### TASK DIRECTIONS:
Both the line with "neck: (788, 539)" and the line with "left back paw: (831, 768)" in the records below must appear in the output, along with every line between them, exactly and with nothing added.

### MATERIAL SUPPLIED:
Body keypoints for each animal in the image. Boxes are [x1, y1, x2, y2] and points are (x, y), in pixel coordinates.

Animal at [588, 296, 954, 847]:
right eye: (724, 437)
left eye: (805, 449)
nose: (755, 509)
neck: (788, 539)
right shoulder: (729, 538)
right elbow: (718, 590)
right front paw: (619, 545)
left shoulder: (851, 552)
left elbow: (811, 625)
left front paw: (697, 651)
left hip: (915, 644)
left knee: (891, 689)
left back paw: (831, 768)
...
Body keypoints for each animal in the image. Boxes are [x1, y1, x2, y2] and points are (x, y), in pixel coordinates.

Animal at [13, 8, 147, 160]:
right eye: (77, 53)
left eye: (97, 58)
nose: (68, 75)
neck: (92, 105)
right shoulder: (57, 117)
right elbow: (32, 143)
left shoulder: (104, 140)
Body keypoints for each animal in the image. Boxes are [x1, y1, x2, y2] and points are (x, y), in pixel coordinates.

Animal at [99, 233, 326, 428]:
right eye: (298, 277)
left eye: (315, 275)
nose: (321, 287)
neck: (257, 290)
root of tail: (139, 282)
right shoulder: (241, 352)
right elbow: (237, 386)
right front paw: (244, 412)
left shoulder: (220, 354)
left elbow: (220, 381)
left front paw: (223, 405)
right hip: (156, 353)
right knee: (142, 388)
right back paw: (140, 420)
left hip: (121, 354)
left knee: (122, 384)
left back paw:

### RESULT OF THE EXERCISE:
neck: (788, 539)
right shoulder: (729, 538)
right elbow: (718, 590)
right front paw: (619, 545)
left shoulder: (851, 552)
left elbow: (811, 625)
left front paw: (697, 651)
left hip: (915, 644)
left knee: (891, 689)
left back paw: (831, 768)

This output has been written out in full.